(Stored data)

==*==

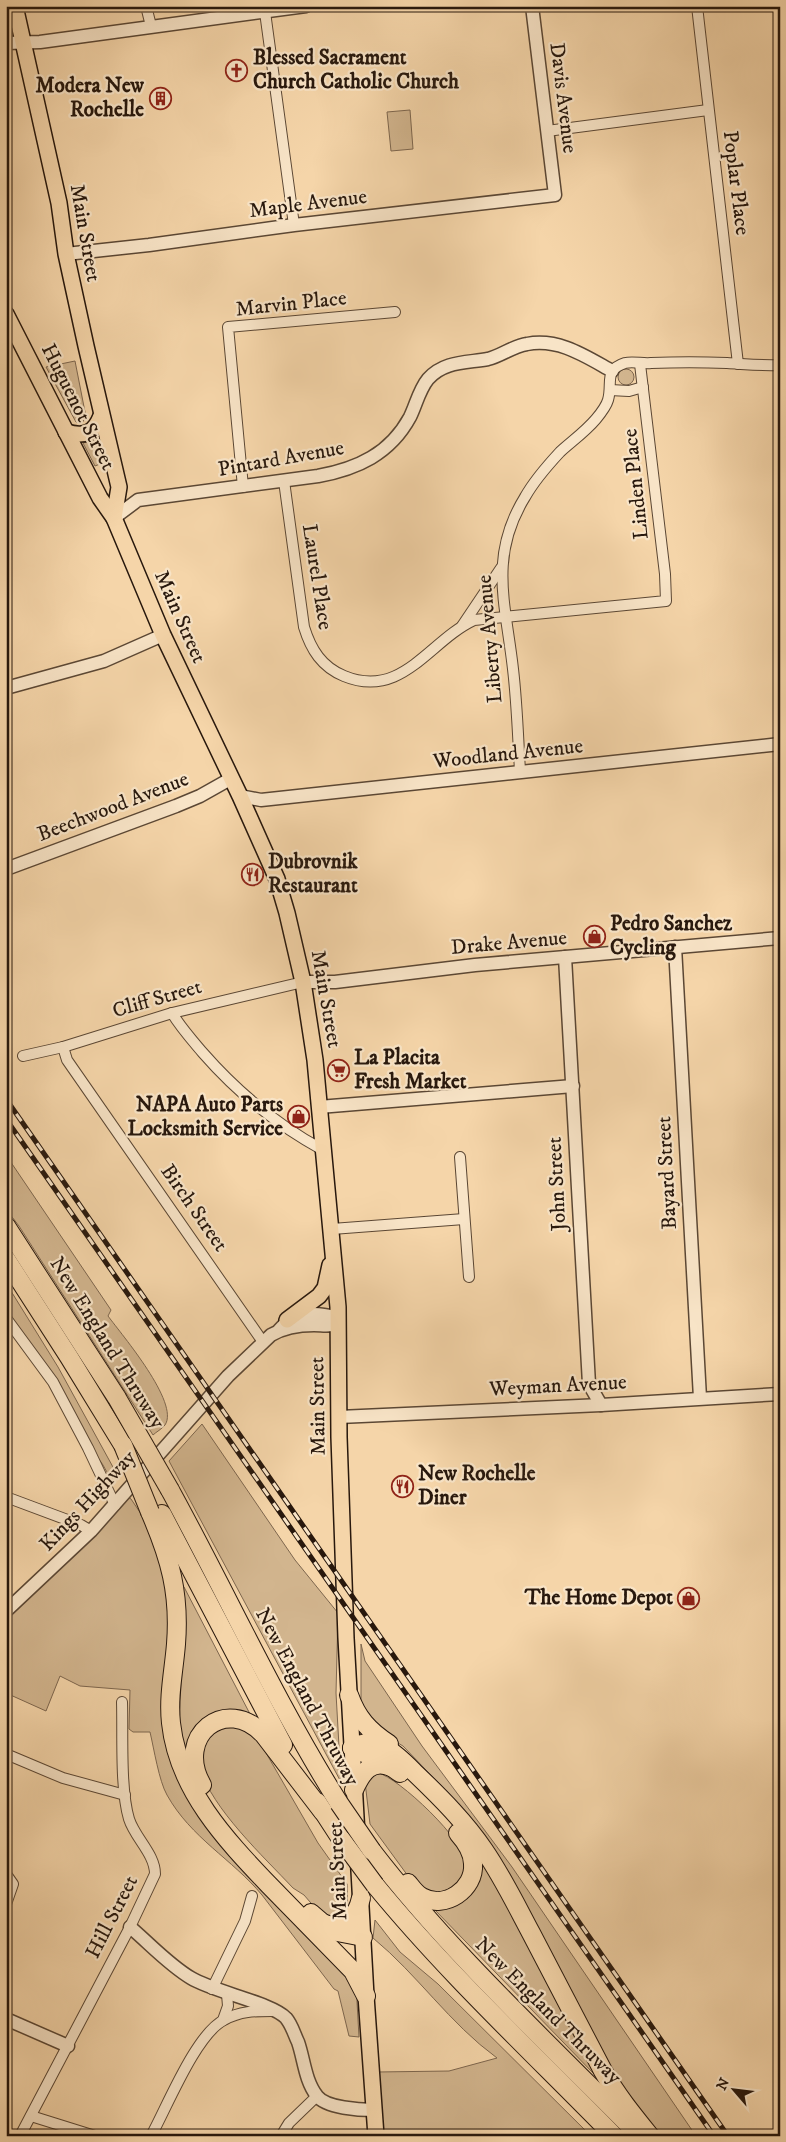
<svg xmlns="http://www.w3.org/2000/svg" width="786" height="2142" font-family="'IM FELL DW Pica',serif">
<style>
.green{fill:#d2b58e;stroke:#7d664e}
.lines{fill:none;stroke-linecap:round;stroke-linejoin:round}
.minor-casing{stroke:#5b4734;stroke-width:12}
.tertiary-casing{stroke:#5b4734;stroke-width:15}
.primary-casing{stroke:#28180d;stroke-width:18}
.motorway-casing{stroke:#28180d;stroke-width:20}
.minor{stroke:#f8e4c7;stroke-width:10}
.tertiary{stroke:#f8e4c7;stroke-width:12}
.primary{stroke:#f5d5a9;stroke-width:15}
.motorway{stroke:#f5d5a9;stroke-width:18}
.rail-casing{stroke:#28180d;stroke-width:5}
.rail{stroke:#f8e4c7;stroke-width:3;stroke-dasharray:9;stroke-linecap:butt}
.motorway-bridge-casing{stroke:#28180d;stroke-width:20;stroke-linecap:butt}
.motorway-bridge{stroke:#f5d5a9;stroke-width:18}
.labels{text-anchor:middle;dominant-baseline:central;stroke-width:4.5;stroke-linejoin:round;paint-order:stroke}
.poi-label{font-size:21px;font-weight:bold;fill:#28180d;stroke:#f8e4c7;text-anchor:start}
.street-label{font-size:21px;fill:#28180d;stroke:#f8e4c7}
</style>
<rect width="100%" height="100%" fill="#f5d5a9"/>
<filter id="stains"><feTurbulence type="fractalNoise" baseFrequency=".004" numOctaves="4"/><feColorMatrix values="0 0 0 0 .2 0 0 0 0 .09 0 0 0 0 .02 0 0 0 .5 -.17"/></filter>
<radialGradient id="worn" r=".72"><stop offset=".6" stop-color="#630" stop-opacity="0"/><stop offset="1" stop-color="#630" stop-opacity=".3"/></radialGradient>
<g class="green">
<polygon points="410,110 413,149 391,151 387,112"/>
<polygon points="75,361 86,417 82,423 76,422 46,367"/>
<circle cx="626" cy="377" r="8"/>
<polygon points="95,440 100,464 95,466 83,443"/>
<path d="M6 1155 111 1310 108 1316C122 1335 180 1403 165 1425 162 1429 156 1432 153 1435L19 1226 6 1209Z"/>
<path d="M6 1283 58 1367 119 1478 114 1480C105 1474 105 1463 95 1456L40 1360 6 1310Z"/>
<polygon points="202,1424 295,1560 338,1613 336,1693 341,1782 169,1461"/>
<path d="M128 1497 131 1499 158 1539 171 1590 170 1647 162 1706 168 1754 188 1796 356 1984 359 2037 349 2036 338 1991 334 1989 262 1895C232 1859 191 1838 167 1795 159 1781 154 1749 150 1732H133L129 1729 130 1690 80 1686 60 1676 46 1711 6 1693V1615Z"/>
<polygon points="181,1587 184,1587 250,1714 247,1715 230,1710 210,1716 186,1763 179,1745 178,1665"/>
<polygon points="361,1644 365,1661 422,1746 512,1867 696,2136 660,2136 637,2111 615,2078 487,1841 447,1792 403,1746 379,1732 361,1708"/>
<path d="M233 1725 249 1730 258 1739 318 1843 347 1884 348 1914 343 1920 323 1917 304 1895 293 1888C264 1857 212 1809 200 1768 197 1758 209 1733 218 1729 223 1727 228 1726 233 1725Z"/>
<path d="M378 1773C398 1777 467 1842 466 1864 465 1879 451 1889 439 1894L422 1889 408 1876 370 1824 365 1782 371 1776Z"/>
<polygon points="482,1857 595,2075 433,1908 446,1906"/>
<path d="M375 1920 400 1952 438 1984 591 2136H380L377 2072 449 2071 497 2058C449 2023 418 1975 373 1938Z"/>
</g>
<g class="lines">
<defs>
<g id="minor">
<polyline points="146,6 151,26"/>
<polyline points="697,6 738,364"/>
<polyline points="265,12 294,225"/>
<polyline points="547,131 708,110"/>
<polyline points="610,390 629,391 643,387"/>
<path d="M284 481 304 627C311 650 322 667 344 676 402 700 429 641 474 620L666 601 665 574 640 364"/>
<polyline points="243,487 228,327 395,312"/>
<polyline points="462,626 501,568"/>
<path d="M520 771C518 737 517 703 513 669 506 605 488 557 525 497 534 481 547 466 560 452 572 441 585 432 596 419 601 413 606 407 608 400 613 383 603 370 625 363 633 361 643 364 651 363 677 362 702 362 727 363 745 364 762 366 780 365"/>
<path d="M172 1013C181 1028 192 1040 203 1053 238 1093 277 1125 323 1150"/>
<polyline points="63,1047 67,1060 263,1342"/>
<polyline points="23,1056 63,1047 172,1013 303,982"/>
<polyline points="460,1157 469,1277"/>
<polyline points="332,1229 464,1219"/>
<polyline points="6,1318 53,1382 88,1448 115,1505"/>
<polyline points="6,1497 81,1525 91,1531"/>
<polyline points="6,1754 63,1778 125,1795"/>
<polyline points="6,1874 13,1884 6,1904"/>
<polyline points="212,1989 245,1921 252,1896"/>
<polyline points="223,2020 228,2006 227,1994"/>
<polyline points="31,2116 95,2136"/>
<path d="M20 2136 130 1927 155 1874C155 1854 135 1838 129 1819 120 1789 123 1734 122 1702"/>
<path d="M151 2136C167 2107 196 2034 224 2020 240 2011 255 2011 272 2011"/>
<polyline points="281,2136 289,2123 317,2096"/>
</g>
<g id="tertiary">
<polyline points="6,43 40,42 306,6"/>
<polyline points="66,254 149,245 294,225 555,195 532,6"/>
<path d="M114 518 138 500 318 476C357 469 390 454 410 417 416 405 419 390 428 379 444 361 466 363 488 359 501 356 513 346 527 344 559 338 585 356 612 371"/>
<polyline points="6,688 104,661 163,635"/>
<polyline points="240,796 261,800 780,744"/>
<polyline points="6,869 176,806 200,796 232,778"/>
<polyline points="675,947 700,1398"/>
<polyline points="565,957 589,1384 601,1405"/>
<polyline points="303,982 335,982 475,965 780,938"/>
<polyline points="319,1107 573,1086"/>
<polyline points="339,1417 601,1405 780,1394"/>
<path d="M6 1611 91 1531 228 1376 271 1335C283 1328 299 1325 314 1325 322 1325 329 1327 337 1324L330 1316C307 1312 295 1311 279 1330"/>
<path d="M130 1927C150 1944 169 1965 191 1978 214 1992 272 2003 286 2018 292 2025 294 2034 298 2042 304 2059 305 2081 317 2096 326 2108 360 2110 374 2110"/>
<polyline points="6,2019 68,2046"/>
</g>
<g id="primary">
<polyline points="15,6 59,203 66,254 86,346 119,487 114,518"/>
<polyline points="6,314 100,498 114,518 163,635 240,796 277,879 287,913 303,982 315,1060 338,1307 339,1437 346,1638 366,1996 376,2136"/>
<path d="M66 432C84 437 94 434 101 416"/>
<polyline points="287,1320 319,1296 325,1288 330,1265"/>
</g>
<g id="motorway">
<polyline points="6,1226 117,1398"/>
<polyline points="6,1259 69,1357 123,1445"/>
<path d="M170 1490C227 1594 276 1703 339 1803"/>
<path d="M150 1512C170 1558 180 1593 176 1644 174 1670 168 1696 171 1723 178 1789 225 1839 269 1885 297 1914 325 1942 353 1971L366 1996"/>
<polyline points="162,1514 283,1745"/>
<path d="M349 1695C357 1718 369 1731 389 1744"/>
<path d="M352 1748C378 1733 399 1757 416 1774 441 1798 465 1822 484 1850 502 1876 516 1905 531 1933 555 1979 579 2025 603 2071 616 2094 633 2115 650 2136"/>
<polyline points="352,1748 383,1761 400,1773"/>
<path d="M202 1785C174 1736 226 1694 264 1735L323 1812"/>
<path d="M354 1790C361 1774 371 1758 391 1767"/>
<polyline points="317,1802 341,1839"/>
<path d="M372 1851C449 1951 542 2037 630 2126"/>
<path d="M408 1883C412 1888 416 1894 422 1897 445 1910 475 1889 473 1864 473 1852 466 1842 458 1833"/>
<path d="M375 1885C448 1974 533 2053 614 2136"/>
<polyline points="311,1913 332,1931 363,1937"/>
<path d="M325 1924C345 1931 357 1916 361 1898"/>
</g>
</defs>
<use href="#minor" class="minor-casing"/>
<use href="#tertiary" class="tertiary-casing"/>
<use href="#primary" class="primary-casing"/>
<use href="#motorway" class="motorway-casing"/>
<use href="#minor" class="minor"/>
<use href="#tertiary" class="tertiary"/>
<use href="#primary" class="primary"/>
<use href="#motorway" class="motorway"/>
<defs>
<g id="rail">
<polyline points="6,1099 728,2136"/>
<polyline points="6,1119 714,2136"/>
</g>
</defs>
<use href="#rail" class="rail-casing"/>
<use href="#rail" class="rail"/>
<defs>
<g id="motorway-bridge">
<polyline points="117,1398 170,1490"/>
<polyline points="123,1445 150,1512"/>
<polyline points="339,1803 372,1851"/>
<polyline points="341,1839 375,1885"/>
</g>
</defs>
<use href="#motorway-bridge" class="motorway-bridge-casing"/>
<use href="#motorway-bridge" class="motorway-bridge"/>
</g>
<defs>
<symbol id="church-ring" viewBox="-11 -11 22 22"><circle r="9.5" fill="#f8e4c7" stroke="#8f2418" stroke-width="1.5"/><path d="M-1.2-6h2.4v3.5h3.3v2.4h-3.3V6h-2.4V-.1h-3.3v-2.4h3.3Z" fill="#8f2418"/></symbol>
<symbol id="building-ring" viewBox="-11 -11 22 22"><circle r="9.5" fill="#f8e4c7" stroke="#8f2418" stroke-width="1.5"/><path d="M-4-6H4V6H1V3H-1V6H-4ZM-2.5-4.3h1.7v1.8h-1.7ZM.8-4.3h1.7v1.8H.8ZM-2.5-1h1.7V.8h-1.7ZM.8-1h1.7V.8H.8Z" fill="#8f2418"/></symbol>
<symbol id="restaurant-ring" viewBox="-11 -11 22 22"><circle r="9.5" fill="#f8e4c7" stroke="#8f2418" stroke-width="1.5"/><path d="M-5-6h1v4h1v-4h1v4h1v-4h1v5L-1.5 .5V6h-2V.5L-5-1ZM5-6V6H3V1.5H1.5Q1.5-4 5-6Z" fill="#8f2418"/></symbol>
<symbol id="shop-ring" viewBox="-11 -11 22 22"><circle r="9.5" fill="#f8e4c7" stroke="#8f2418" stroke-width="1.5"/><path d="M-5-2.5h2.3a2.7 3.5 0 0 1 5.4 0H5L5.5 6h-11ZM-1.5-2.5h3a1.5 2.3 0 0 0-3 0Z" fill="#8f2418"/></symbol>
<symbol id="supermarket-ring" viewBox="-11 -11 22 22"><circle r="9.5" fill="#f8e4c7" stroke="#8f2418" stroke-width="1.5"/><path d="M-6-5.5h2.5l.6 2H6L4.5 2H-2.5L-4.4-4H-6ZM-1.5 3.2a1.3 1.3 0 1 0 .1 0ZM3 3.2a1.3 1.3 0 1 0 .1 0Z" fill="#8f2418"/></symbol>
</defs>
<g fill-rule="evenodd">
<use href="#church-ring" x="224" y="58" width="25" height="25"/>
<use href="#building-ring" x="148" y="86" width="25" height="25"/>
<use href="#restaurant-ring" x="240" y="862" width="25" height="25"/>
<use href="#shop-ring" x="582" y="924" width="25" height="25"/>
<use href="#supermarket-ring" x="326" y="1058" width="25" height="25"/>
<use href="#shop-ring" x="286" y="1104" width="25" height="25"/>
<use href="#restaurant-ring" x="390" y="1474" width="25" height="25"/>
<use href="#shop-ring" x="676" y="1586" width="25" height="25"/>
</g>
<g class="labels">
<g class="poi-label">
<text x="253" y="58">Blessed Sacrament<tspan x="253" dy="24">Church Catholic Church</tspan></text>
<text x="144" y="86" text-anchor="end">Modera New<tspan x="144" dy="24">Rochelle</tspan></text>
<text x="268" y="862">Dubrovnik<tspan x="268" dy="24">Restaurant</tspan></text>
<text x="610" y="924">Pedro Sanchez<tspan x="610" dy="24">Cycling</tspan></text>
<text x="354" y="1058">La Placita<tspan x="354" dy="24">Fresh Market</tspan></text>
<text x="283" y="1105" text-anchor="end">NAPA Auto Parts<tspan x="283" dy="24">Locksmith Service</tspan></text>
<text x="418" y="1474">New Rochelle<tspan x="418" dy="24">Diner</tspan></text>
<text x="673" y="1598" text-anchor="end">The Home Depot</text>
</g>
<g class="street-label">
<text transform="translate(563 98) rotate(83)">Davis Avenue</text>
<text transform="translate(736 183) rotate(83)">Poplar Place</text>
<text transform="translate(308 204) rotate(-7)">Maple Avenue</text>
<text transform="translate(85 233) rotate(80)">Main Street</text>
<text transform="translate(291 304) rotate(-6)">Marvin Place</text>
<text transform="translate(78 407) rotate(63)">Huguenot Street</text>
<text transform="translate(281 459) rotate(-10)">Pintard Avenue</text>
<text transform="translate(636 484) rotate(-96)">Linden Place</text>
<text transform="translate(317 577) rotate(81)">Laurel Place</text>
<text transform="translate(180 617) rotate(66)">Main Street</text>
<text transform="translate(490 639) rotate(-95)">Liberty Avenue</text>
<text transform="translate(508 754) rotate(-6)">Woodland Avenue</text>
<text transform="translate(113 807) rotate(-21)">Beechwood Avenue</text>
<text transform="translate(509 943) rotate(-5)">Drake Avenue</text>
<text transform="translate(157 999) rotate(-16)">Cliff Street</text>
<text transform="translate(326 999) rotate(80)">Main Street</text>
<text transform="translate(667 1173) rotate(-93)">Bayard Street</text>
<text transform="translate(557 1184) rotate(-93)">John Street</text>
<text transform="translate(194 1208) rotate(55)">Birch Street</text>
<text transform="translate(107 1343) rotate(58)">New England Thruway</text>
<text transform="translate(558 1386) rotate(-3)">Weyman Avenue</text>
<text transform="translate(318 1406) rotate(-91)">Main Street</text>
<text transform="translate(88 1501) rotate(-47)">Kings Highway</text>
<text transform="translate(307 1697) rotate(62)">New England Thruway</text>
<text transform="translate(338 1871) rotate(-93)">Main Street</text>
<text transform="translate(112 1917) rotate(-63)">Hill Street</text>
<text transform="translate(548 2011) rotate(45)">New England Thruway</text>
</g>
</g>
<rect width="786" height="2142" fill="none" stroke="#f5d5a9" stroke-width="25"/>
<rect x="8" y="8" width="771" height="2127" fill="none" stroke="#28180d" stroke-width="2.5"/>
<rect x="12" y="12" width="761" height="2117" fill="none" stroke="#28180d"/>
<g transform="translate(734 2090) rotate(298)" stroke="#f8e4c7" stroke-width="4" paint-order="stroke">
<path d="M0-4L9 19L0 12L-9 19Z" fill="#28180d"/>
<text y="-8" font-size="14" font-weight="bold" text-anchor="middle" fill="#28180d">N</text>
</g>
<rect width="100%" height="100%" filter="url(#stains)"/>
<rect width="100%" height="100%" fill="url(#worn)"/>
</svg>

==*==

Problem statement:
Your reply should hold every line from the data that contains "linecap", copied in full.

Answer section:
.lines{fill:none;stroke-linecap:round;stroke-linejoin:round}
.rail{stroke:#f8e4c7;stroke-width:3;stroke-dasharray:9;stroke-linecap:butt}
.motorway-bridge-casing{stroke:#28180d;stroke-width:20;stroke-linecap:butt}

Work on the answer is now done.